La magicienne alla se mettre à l’abri dans les faubourgs de Convergence.
Bonheurd’offrir lut le récit en faisant la grimace. Il lui déplaisait que ses relations avec Élégant fussent compromises de la sorte, car s’il souhaitait se retirer des affaires, il entendait préserver ses rares amitiés. A en croire le rapport, Sifine aurait agi de sa propre initiative, et non sur instruction de son père…
« Toute cette histoire prouve que tu ne peux pas tout laisser tomber ! Lui dit Lamainlourde. Tu dois demander des compensations et des garanties à Élégant ! S’il te les refuse, fait lui un procès !
_ Ma vie ne m’appartient plus », conclut le bâtisseur.

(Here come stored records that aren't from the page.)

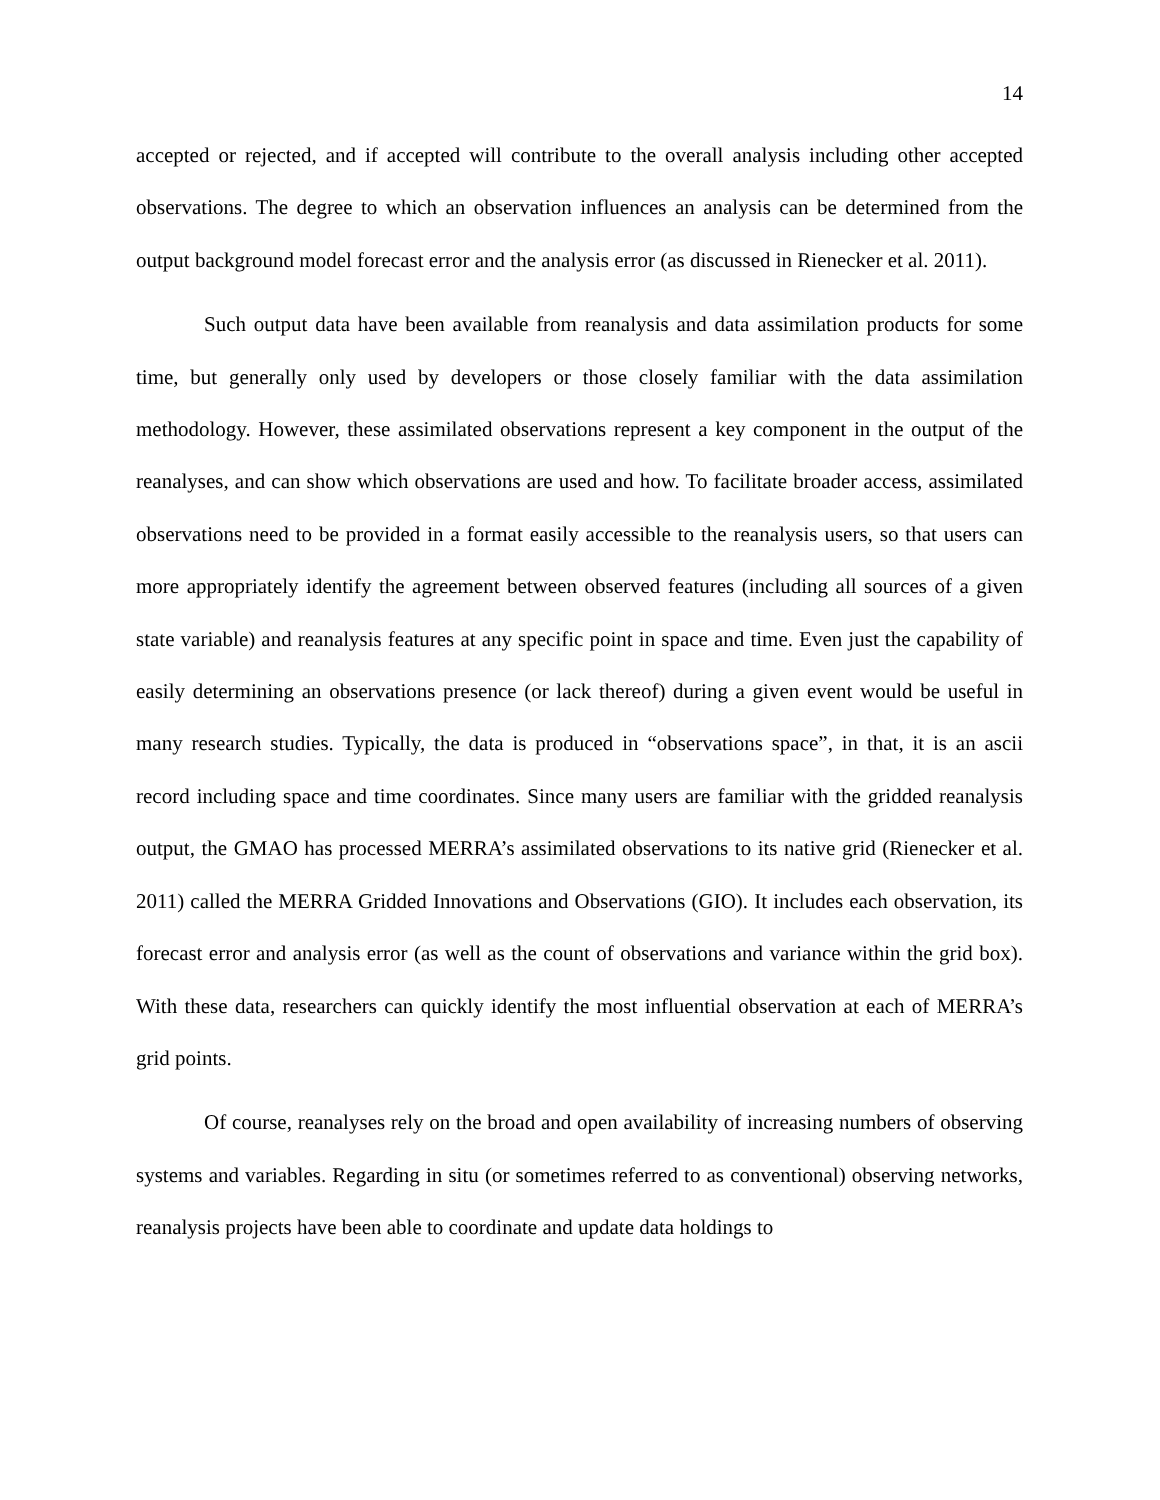14
accepted or rejected, and if accepted will contribute to the overall analysis including other accepted observations. The degree to which an observation influences an analysis can be determined from the output background model forecast error and the analysis error (as discussed in Rienecker et al. 2011).
Such output data have been available from reanalysis and data assimilation products for some time, but generally only used by developers or those closely familiar with the data assimilation methodology. However, these assimilated observations represent a key component in the output of the reanalyses, and can show which observations are used and how. To facilitate broader access, assimilated observations need to be provided in a format easily accessible to the reanalysis users, so that users can more appropriately identify the agreement between observed features (including all sources of a given state variable) and reanalysis features at any specific point in space and time. Even just the capability of easily determining an observations presence (or lack thereof) during a given event would be useful in many research studies. Typically, the data is produced in “observations space”, in that, it is an ascii record including space and time coordinates. Since many users are familiar with the gridded reanalysis output, the GMAO has processed MERRA’s assimilated observations to its native grid (Rienecker et al. 2011) called the MERRA Gridded Innovations and Observations (GIO). It includes each observation, its forecast error and analysis error (as well as the count of observations and variance within the grid box). With these data, researchers can quickly identify the most influential observation at each of MERRA’s grid points.
Of course, reanalyses rely on the broad and open availability of increasing numbers of observing systems and variables. Regarding in situ (or sometimes referred to as conventional) observing networks, reanalysis projects have been able to coordinate and update data holdings to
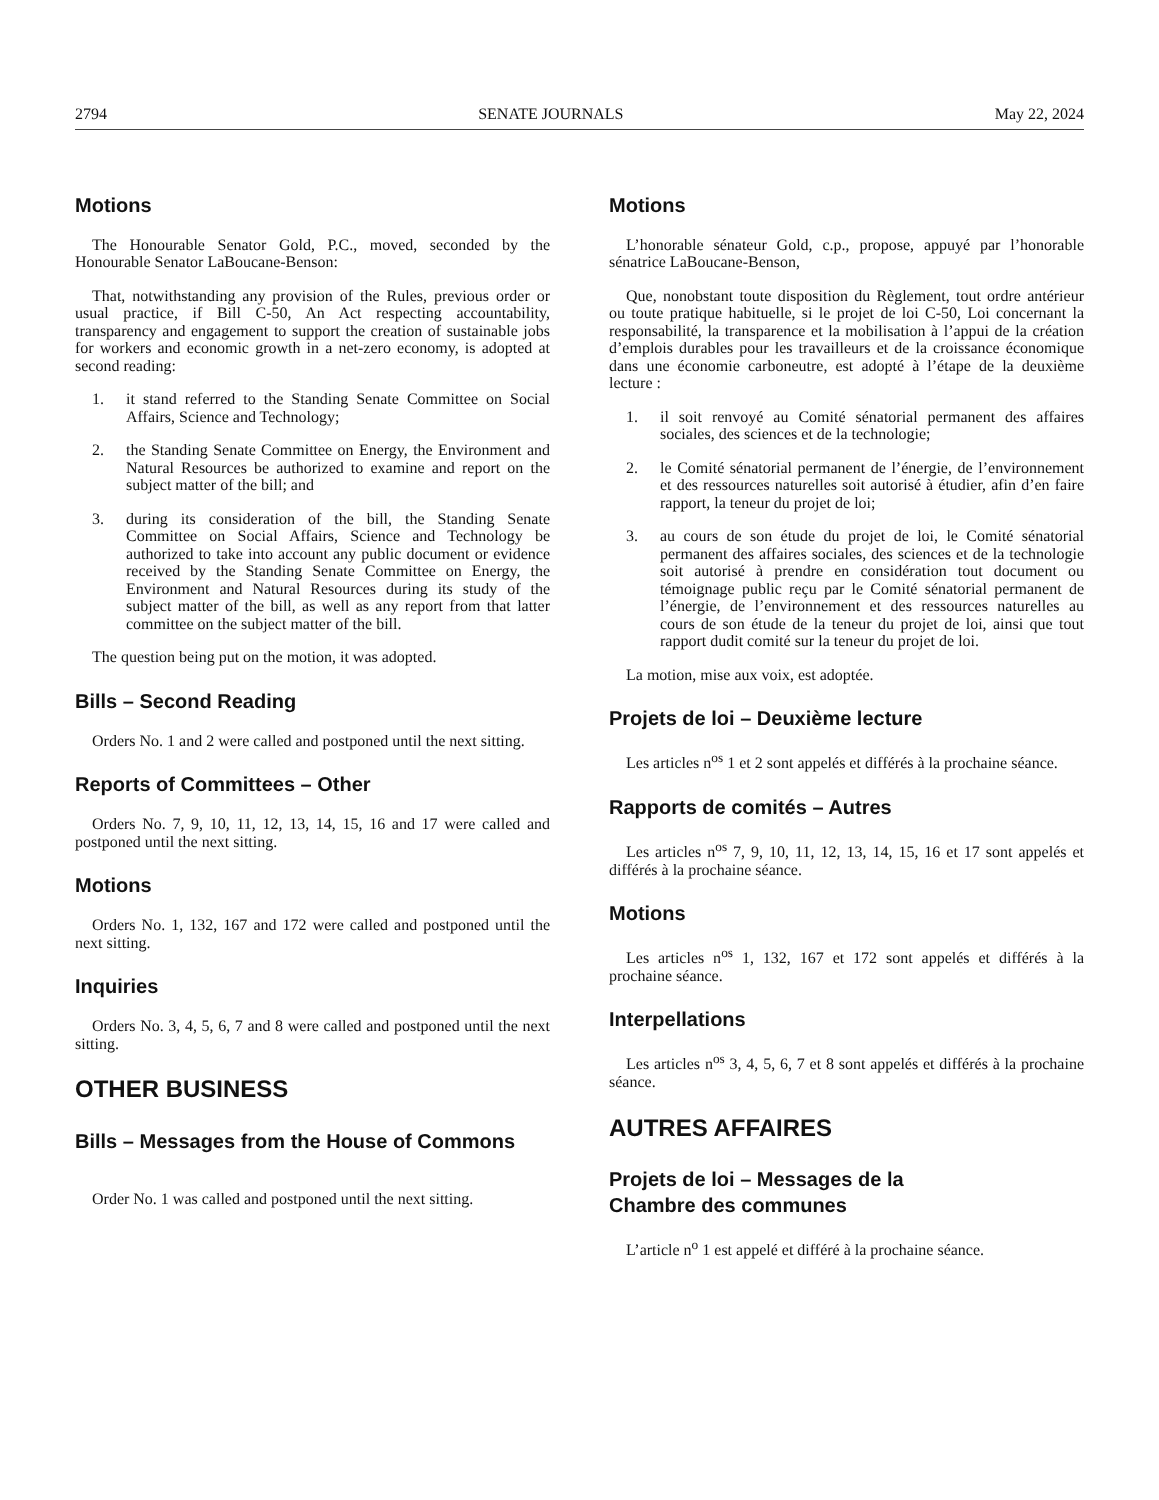2794 SENATE JOURNALS May 22, 2024
Motions
The Honourable Senator Gold, P.C., moved, seconded by the Honourable Senator LaBoucane-Benson:
That, notwithstanding any provision of the Rules, previous order or usual practice, if Bill C-50, An Act respecting accountability, transparency and engagement to support the creation of sustainable jobs for workers and economic growth in a net-zero economy, is adopted at second reading:
1. it stand referred to the Standing Senate Committee on Social Affairs, Science and Technology;
2. the Standing Senate Committee on Energy, the Environment and Natural Resources be authorized to examine and report on the subject matter of the bill; and
3. during its consideration of the bill, the Standing Senate Committee on Social Affairs, Science and Technology be authorized to take into account any public document or evidence received by the Standing Senate Committee on Energy, the Environment and Natural Resources during its study of the subject matter of the bill, as well as any report from that latter committee on the subject matter of the bill.
The question being put on the motion, it was adopted.
Bills – Second Reading
Orders No. 1 and 2 were called and postponed until the next sitting.
Reports of Committees – Other
Orders No. 7, 9, 10, 11, 12, 13, 14, 15, 16 and 17 were called and postponed until the next sitting.
Motions
Orders No. 1, 132, 167 and 172 were called and postponed until the next sitting.
Inquiries
Orders No. 3, 4, 5, 6, 7 and 8 were called and postponed until the next sitting.
OTHER BUSINESS
Bills – Messages from the House of Commons
Order No. 1 was called and postponed until the next sitting.
Motions
L’honorable sénateur Gold, c.p., propose, appuyé par l’honorable sénatrice LaBoucane-Benson,
Que, nonobstant toute disposition du Règlement, tout ordre antérieur ou toute pratique habituelle, si le projet de loi C-50, Loi concernant la responsabilité, la transparence et la mobilisation à l’appui de la création d’emplois durables pour les travailleurs et de la croissance économique dans une économie carboneutre, est adopté à l’étape de la deuxième lecture :
1. il soit renvoyé au Comité sénatorial permanent des affaires sociales, des sciences et de la technologie;
2. le Comité sénatorial permanent de l’énergie, de l’environnement et des ressources naturelles soit autorisé à étudier, afin d’en faire rapport, la teneur du projet de loi;
3. au cours de son étude du projet de loi, le Comité sénatorial permanent des affaires sociales, des sciences et de la technologie soit autorisé à prendre en considération tout document ou témoignage public reçu par le Comité sénatorial permanent de l’énergie, de l’environnement et des ressources naturelles au cours de son étude de la teneur du projet de loi, ainsi que tout rapport dudit comité sur la teneur du projet de loi.
La motion, mise aux voix, est adoptée.
Projets de loi – Deuxième lecture
Les articles n<sup>os</sup> 1 et 2 sont appelés et différés à la prochaine séance.
Rapports de comités – Autres
Les articles n<sup>os</sup> 7, 9, 10, 11, 12, 13, 14, 15, 16 et 17 sont appelés et différés à la prochaine séance.
Motions
Les articles n<sup>os</sup> 1, 132, 167 et 172 sont appelés et différés à la prochaine séance.
Interpellations
Les articles n<sup>os</sup> 3, 4, 5, 6, 7 et 8 sont appelés et différés à la prochaine séance.
AUTRES AFFAIRES
Projets de loi – Messages de la
Chambre des communes
L’article n<sup>o</sup> 1 est appelé et différé à la prochaine séance.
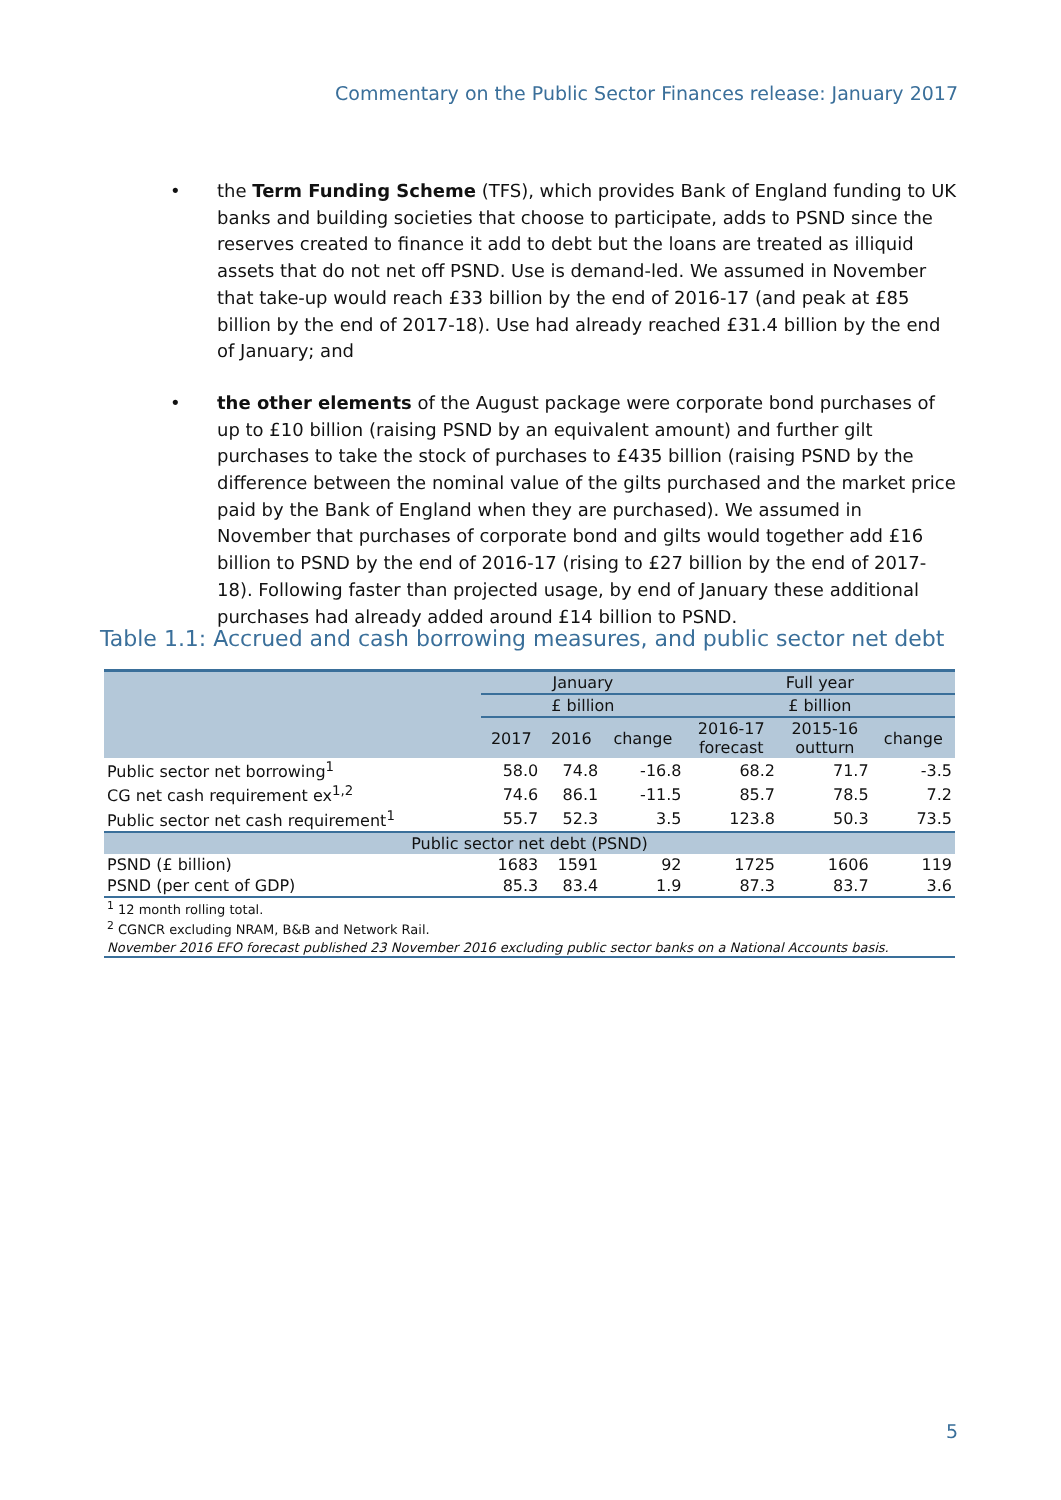Commentary on the Public Sector Finances release: January 2017
• the Term Funding Scheme (TFS), which provides Bank of England funding to UK banks and building societies that choose to participate, adds to PSND since the reserves created to finance it add to debt but the loans are treated as illiquid assets that do not net off PSND. Use is demand-led. We assumed in November that take-up would reach £33 billion by the end of 2016-17 (and peak at £85 billion by the end of 2017-18). Use had already reached £31.4 billion by the end of January; and
• the other elements of the August package were corporate bond purchases of up to £10 billion (raising PSND by an equivalent amount) and further gilt purchases to take the stock of purchases to £435 billion (raising PSND by the difference between the nominal value of the gilts purchased and the market price paid by the Bank of England when they are purchased). We assumed in November that purchases of corporate bond and gilts would together add £16 billion to PSND by the end of 2016-17 (rising to £27 billion by the end of 2017-18). Following faster than projected usage, by end of January these additional purchases had already added around £14 billion to PSND.
Table 1.1: Accrued and cash borrowing measures, and public sector net debt
| | January | | | Full year | | |
| --- | --- | --- | --- | --- | --- | --- |
| | £ billion | | | £ billion | | |
| | 2017 | 2016 | change | 2016-17 forecast | 2015-16 outturn | change |
| Public sector net borrowing<sup>1</sup> | 58.0 | 74.8 | -16.8 | 68.2 | 71.7 | -3.5 |
| CG net cash requirement ex<sup>1,2</sup> | 74.6 | 86.1 | -11.5 | 85.7 | 78.5 | 7.2 |
| Public sector net cash requirement<sup>1</sup> | 55.7 | 52.3 | 3.5 | 123.8 | 50.3 | 73.5 |
| Public sector net debt (PSND) | | | | | | |
| PSND (£ billion) | 1683 | 1591 | 92 | 1725 | 1606 | 119 |
| PSND (per cent of GDP) | 85.3 | 83.4 | 1.9 | 87.3 | 83.7 | 3.6 |
| <sup>1</sup> 12 month rolling total. | | | | | | |
| <sup>2</sup> CGNCR excluding NRAM, B&B and Network Rail. | | | | | | |
| November 2016 EFO forecast published 23 November 2016 excluding public sector banks on a National Accounts basis. | | | | | | |
5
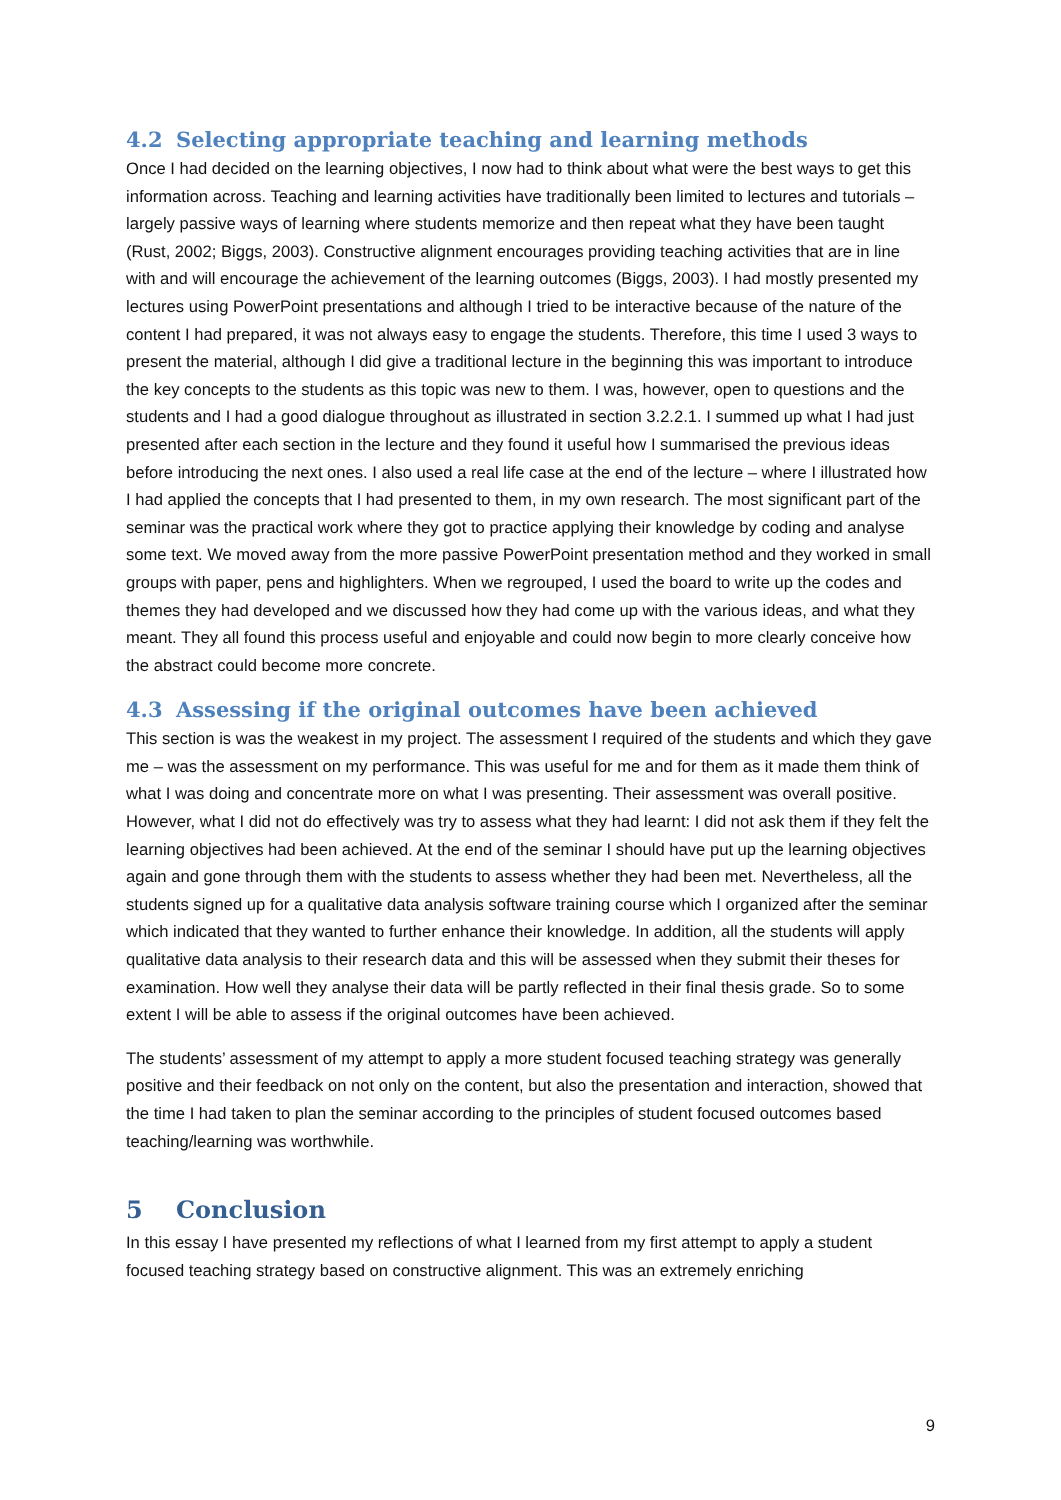4.2 Selecting appropriate teaching and learning methods
Once I had decided on the learning objectives, I now had to think about what were the best ways to get this information across. Teaching and learning activities have traditionally been limited to lectures and tutorials – largely passive ways of learning where students memorize and then repeat what they have been taught (Rust, 2002; Biggs, 2003). Constructive alignment encourages providing teaching activities that are in line with and will encourage the achievement of the learning outcomes (Biggs, 2003). I had mostly presented my lectures using PowerPoint presentations and although I tried to be interactive because of the nature of the content I had prepared, it was not always easy to engage the students. Therefore, this time I used 3 ways to present the material, although I did give a traditional lecture in the beginning this was important to introduce the key concepts to the students as this topic was new to them. I was, however, open to questions and the students and I had a good dialogue throughout as illustrated in section 3.2.2.1. I summed up what I had just presented after each section in the lecture and they found it useful how I summarised the previous ideas before introducing the next ones. I also used a real life case at the end of the lecture – where I illustrated how I had applied the concepts that I had presented to them, in my own research. The most significant part of the seminar was the practical work where they got to practice applying their knowledge by coding and analyse some text. We moved away from the more passive PowerPoint presentation method and they worked in small groups with paper, pens and highlighters. When we regrouped, I used the board to write up the codes and themes they had developed and we discussed how they had come up with the various ideas, and what they meant. They all found this process useful and enjoyable and could now begin to more clearly conceive how the abstract could become more concrete.
4.3 Assessing if the original outcomes have been achieved
This section is was the weakest in my project. The assessment I required of the students and which they gave me – was the assessment on my performance. This was useful for me and for them as it made them think of what I was doing and concentrate more on what I was presenting. Their assessment was overall positive. However, what I did not do effectively was try to assess what they had learnt: I did not ask them if they felt the learning objectives had been achieved. At the end of the seminar I should have put up the learning objectives again and gone through them with the students to assess whether they had been met. Nevertheless, all the students signed up for a qualitative data analysis software training course which I organized after the seminar which indicated that they wanted to further enhance their knowledge. In addition, all the students will apply qualitative data analysis to their research data and this will be assessed when they submit their theses for examination. How well they analyse their data will be partly reflected in their final thesis grade. So to some extent I will be able to assess if the original outcomes have been achieved.
The students’ assessment of my attempt to apply a more student focused teaching strategy was generally positive and their feedback on not only on the content, but also the presentation and interaction, showed that the time I had taken to plan the seminar according to the principles of student focused outcomes based teaching/learning was worthwhile.
5 Conclusion
In this essay I have presented my reflections of what I learned from my first attempt to apply a student focused teaching strategy based on constructive alignment. This was an extremely enriching
9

L’atmosphère de la demeure se fit pesante. A chaque fois qu’ils se voyaient Bonheurd’offrir et Lamainlourde reprenaient leur discussion : devant les administrateurs, au repas, pendant la soirée, dans le grand salon. Ils voulurent n’en plus parler dans la chambre à coucher. Mais aucun des époux ne trouvant le sommeil, ils ressassèrent ensemble leurs tracas jusqu’à tard dans la nuit.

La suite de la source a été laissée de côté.